MINDFULNESS: The Paradox of Hyper-vigilance
DId you know that hyper vigilance is often a result of lack of appropriate vigilance? It is the result of the learned pattern of not orienting to the environment. Paradoxically, it is as though it has become unsafe to look around and notice if you are safe. It makes sense - there is no need to be hyper-vigilant when you know what is around you - you know, to the best degree that someone could know, what is a threat and what is not. When you don't know these things, everything becomes a threat.
In meditation that integrating the nervous system, orienting is done by actually looking around the room. The sometimes silly-feeling activity of looking under the chair, over the shoulder, looking at the faces of those in the group - giving your lower brain and nervous system a chance to assess safety so that it would be ok to turn inwards. In yoga classes that don't have this understanding, I remember being told "you should not know the color of the person's mat next to you". Actually, that's not the way humans work...and thats especially bad for anyone with any problem with anxiety or hypervigilance. You definitely should know the color of their mat. It would help even more to know their name!
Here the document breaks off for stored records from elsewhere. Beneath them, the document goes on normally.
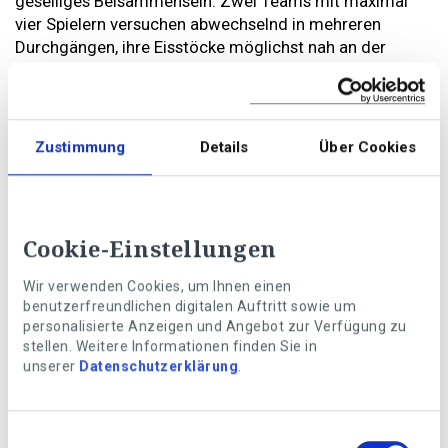
geselliges Beisammensein. Zwei Teams mit maximal
vier Spielern versuchen abwechselnd in mehreren
Durchgängen, ihre Eisstöcke möglichst nah an der
sogenannten Daube zu platzieren und damit eine hohe
Punktzahl zu erzielen. Wenn Sie also die Curling-
Wettbewerbe im Fernsehen fasziniert haben, testen Sie
doch einmal Ihre eigene Zielsicherheit beim ähnlichen
Zustimmung
Details
Über Cookies
Eisstockschiessen oder direkt beim Curling aus. Ob in
Saas Fee
,
Murten
oder
St. Gallen:
Viele
Wintersportzentren in der Schweiz bieten Ihnen
Eisbahnen, Equipment und oft auch einen
Apéro
an.
Cookie-Einstellungen
Wir verwenden Cookies, um Ihnen einen
benutzerfreundlichen digitalen Auftritt sowie um
personalisierte Anzeigen und Angebot zur Verfügung zu
stellen. Weitere Informationen finden Sie in
unserer
Datenschutzerklärung
.
Einwilligungsauswahl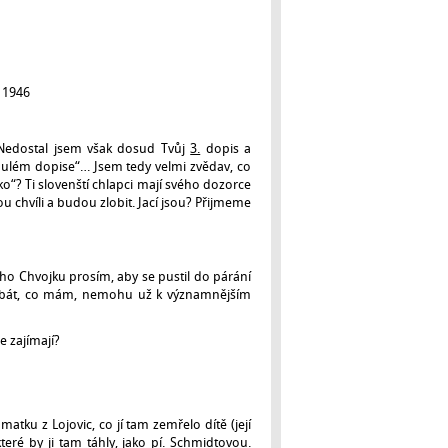
46
. Nedostal jsem však dosud Tvůj
3.
dopis a
inulém dopise“… Jsem tedy velmi zvědav, co
“? Ti slovenští chlapci mají svého dozorce
 chvíli a budou zlobit. Jací jsou? Přijmeme
ho Chvojku prosím, aby se pustil do párání
 kabát, co mám, nemohu už k významnějším
e zajímají?
atku z Lojovic, co jí tam zemřelo dítě (její
ré by ji tam táhly, jako pí. Schmidtovou.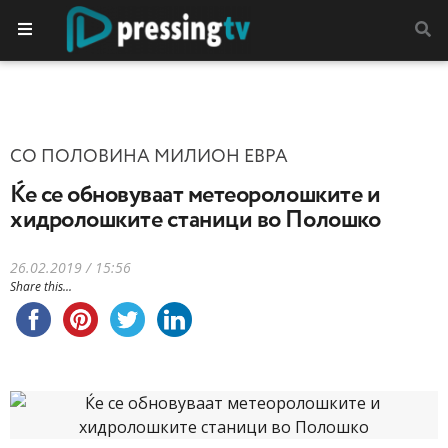
СО ПОЛОВИНА МИЛИОН ЕВРА
Ќе се обновуваат метеоролошките и
хидролошките станици во Полошко
26.02.2019 / 15:56
Share this...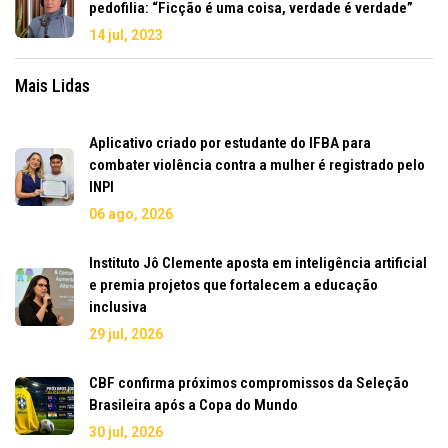
pedofilia: “Ficção é uma coisa, verdade é verdade”
14 jul, 2023
Mais Lidas
Aplicativo criado por estudante do IFBA para
combater violência contra a mulher é registrado pelo
INPI
06 ago, 2026
Instituto Jô Clemente aposta em inteligência artificial
e premia projetos que fortalecem a educação
inclusiva
29 jul, 2026
CBF confirma próximos compromissos da Seleção
Brasileira após a Copa do Mundo
30 jul, 2026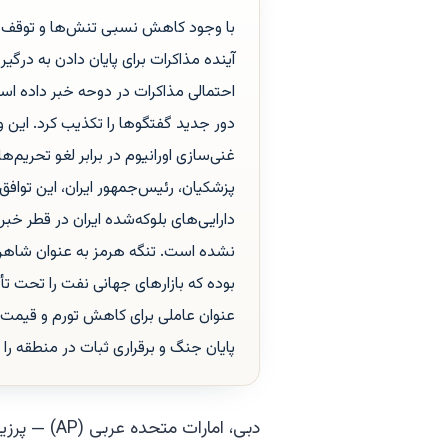
با وجود کاهش نسبی تنش‌ها و توقف تبا
آینده مذاکرات برای پایان دادن به درگیر
احتمالی مذاکرات در دوحه خبر داده است،
دور جدید گفتگوها را تکذیب کرد. این 
غنی‌سازی اورانیوم در برابر لغو تحریم‌
دارایی‌های بلوکه‌شده ایران در قطر خب
نشده است. تنگه هرمز به عنوان شاهرا
بوده که بازارهای جهانی نفت را تحت تأث
عنوان عاملی برای کاهش تورم و قیمت ن
پایان جنگ و برقراری ثبات در منطقه را
دبی، امارات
In life, this paradox of hyper-vigilance can come in around information. We can become very concerned with the contents of a letter (or the mail in general) - so concerned that it becomes difficult to open the letter! Or sometimes we become hyper-vigilant because there is a question we need answered. Or something we need to say that will help us understand what we are feeling. We are afraid to ask (we feel too unsafe to assess if we are safe, but assessing if we are safe is the only way we could ever feel safe!)
There will always be things we can't know. However there are usually even more things that we could know but don't want to look at. This paradox points to the idea that knowing is better, looking is better. It may be a matter of timing - of when is the right timing to learn what someone is thinking, rather than continuing to mind read. Or it may be as simple as scanning more with your eyes while driving. It may mean letting a child explore the edges of the room and touch things before coming into the actual reason they are in the room. It may mean breaking a shyness and asking someone's name.
You could also interpret this as that our imaginations are way more crazy than reality. It is truly in the nervous system as well. Coming into the present moment through the details allows us to operate from present moment fact rather than fear. And start to trust ourselves that we can act appropriately - taking action if there is danger, and, if there is not danger, letting the nervous system calm down.